TASKS AND EXERCISES
[1] From the talk transcript on Reticulated's performance, list the conclusions that the speaker introduces with "First," "Second," and "Third."
[2] Extend the talk transcript on Reticulated's performance, starting after its last line.

We've shown two plots so far, and these are results for two benchmarks.
To read plots like these, you want to look for the shaded area,
 a larger shaded area is better.
Ideally the shading starts early on the x-axis, far to the left, meaning some configurations
 run with very low overhead.
If there is a y-intercept, that demonstrates a speedup relative to Python.
Also ideally this monotonically-increasing line quickly reaches the top of
 the y-axis.
Wherever it does, that is the worst-case overhead for the benchmark.

So that's your crash-course on reading the plots you can find in the paper.
Here they all are, and you can see there's a fair amount of shaded area.

Our main conclusions are the following.
First, the worst-case overhead out of all configurations was within 10x.

Now 10x is a fairly large number, but this is very good news compared to
 what we've seen for the cost of type soundness.
Here's a very high level comparison.
On the right, these are the worst-case overheads for tag soundness in Reticulated.
On the left, these are the worst-case overheads for type soundness in Typed Racket.
This is an apples-to-oranges comparison: different programs, different languages,
 and different guarantees, but its also an order-of-magnitude improvement.
That's why we say 10x is good news.

Maybe, an implementation of tag soundness for TypeScript would give programmers
 some kind of soundness at a reasonable overhead.

Second, some bad news, the best-case overhead in Reticulated was between 1x and 4x.
This means that for all ways of gradual typing, moving from Python to
 Reticulated made the program run slower.
Third, "how much slower" appears to be a linear function of the number of
 type annotations.
In fact the fully-typed configuration was among the slowest in all benchmarks.

This raises an open question: whether it is possible to have a more performant
 implementation of tag soundness, ideally one where fully-typed programs
 have very little overhead.

Also in the paper, we compare the sampling method to the exhaustive
 evaluation method.
Here are plots for the six largest benchmarks that we have exhaustive data for,
 in blue.
The orange intervals are based on a linear number of samples,
 and you can see that the intervals give an accurate and precise approximation
 for these benchmarks.

So that's good news, here again are our conclusions
 and I'm happy to take questions.

- - -

QUESTIONS + ANSWERS
===

#### Q. wasn't this obvious? what's the point of the evaluation?

I don't think obvious is the right word.
We're doing science.
Had a prediction, and the data seems to confirm the prediction.

One interesting point we skipped --- 3 benchmarks got faster by adding type annotations.

SUPPLIED MATERIAL
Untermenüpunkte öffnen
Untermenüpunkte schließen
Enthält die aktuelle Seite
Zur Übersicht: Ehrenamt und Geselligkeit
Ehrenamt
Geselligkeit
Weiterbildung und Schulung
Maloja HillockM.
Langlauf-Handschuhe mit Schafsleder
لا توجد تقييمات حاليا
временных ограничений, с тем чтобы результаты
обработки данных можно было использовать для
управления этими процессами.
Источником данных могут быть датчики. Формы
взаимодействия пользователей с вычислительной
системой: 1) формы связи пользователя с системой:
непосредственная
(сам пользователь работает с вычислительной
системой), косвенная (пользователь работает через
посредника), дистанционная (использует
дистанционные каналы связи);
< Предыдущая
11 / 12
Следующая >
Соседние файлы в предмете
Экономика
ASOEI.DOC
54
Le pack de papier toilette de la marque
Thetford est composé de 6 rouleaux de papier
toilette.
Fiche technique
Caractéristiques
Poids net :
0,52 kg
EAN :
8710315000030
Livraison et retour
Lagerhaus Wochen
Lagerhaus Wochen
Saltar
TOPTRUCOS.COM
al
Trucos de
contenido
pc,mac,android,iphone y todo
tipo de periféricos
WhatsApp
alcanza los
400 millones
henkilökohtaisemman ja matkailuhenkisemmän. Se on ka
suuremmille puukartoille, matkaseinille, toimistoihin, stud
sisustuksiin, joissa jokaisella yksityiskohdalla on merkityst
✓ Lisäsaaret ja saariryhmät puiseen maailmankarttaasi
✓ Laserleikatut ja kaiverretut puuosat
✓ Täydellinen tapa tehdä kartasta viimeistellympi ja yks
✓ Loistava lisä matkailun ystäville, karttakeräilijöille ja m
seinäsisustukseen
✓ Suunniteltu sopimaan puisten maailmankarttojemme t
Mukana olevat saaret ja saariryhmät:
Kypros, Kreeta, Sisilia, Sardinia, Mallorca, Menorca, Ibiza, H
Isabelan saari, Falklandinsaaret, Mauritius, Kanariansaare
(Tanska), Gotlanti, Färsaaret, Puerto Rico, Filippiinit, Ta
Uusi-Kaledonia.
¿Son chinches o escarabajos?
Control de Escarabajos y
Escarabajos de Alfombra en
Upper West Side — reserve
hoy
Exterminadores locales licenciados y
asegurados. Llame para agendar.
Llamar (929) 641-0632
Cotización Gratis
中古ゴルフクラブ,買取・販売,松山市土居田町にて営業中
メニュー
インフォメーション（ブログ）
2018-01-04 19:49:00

---

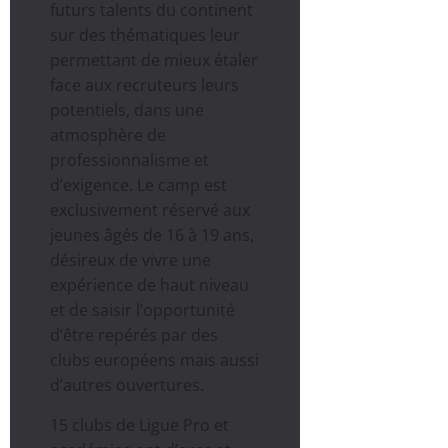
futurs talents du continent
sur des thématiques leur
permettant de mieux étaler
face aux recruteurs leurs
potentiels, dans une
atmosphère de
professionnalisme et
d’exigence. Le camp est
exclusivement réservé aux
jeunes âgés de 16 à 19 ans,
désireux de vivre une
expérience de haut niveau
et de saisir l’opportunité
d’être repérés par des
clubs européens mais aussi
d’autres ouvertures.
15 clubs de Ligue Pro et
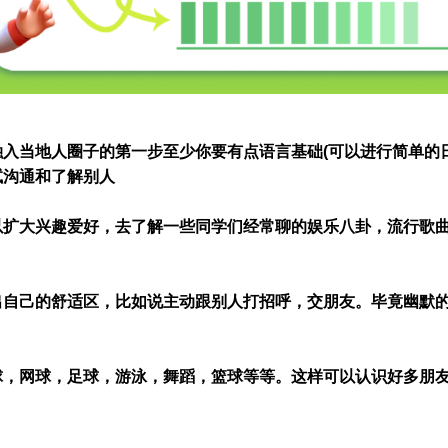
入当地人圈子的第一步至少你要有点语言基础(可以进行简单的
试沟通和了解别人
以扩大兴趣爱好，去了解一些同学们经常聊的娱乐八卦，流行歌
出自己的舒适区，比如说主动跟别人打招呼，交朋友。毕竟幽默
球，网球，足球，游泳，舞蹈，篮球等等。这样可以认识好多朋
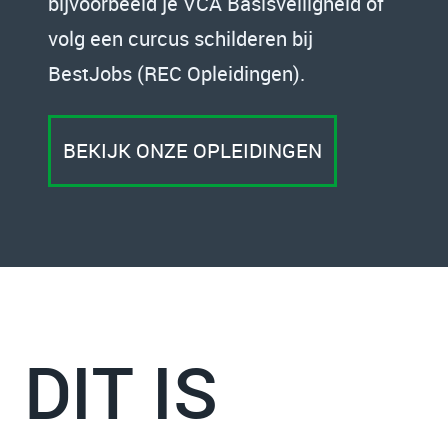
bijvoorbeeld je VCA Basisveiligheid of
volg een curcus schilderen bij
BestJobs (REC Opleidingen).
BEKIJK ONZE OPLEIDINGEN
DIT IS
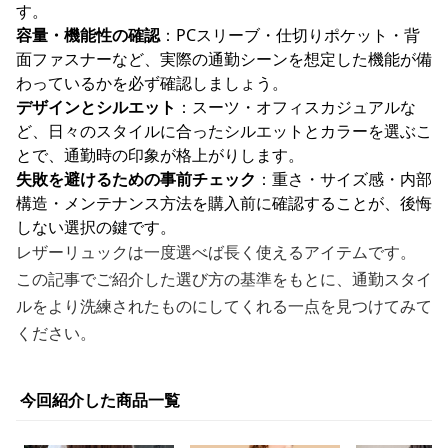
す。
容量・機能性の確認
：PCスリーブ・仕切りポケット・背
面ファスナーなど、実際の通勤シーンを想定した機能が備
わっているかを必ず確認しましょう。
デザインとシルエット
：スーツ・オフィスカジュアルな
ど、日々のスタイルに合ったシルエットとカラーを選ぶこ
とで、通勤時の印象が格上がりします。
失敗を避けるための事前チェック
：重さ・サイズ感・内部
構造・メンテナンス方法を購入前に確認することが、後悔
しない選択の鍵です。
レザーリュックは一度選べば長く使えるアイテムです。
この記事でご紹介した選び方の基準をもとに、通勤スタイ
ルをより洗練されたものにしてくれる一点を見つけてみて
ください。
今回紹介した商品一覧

...

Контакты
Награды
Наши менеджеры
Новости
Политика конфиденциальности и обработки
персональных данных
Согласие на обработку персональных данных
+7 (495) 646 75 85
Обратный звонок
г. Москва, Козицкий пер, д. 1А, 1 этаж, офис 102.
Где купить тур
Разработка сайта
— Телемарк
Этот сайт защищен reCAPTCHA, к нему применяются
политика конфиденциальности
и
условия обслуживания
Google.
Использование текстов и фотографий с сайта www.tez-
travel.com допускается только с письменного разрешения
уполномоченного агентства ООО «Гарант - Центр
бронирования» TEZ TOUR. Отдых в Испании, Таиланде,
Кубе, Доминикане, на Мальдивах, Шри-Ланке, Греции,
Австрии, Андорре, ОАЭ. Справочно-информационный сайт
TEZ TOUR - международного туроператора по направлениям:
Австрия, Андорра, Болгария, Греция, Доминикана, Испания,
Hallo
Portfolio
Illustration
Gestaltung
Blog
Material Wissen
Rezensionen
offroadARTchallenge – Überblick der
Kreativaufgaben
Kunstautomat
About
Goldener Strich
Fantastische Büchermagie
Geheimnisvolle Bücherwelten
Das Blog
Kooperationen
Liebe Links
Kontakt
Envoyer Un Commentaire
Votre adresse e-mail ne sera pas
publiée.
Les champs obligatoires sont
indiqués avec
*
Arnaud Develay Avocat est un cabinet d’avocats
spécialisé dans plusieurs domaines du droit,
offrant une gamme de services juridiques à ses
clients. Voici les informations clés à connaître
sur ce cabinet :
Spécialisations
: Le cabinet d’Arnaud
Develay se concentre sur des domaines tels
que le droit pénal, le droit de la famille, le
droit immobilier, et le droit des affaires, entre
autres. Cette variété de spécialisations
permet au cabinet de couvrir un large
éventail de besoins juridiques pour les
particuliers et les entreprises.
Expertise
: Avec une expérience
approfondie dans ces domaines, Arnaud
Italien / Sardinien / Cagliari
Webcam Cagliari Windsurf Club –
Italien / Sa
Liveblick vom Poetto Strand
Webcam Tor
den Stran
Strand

TASK ANSWERS
[1]
- The worst-case overhead out of all configurations was within 10x.
- The best-case overhead in Reticulated was between 1x and 4x.
- How much slower a configuration runs appears to be a linear function of the number of type annotations.

[2]
All three were due to bugs, one was an unsoundness and the others were overlap where Retic and Python check the same thing.
Performance evaluation helped us find those issues.

This is science, not enlightened prediction.


#### Q. didn't Vitousek POPL 2017 evaluate Reticulated

they did not measure the performance of partially-typed programs


#### Q. Do you have data for the linear increase

Yes of course here are the graphs


#### Q. why not get the correlation, compute an R^2

Because we don't see how that could be useful, and we're worried it might
 be harmful.
If we show an R**2, there's danger that readers will think it is more precise.

This paper is not really about prediction & extrapolation, just trying to report
 what we saw.


#### Q. tag soundness sounds horrible, lose type-based reasoning

Agreed.
With tags only get top-level compositional reasoning which is basically nothing.
Coming from type soundness tag is really bad.

But coming from no soundness (typescript), tag soudness is a huge improvement.
I hope that with some performance tuning then tag soundness could be pure victory
 for unsound gradual typing, just get more guaratees for "zero" runtime cost.

Note that static checking is the same, the weak interface is just with the outside world


#### Q. where did the benchmarks come from?

The literature on Retic, mostly.
We have the programs from DLS 2014 and POPL 2017.
Four programs that Zeina wrote


#### Q. how many samples on the X-axis?

200


#### Q. how many runs, how ran?

see paper for details,
40 runs, ran on Karst cluster


#### Q. retic has Dyn, why don't you mention that?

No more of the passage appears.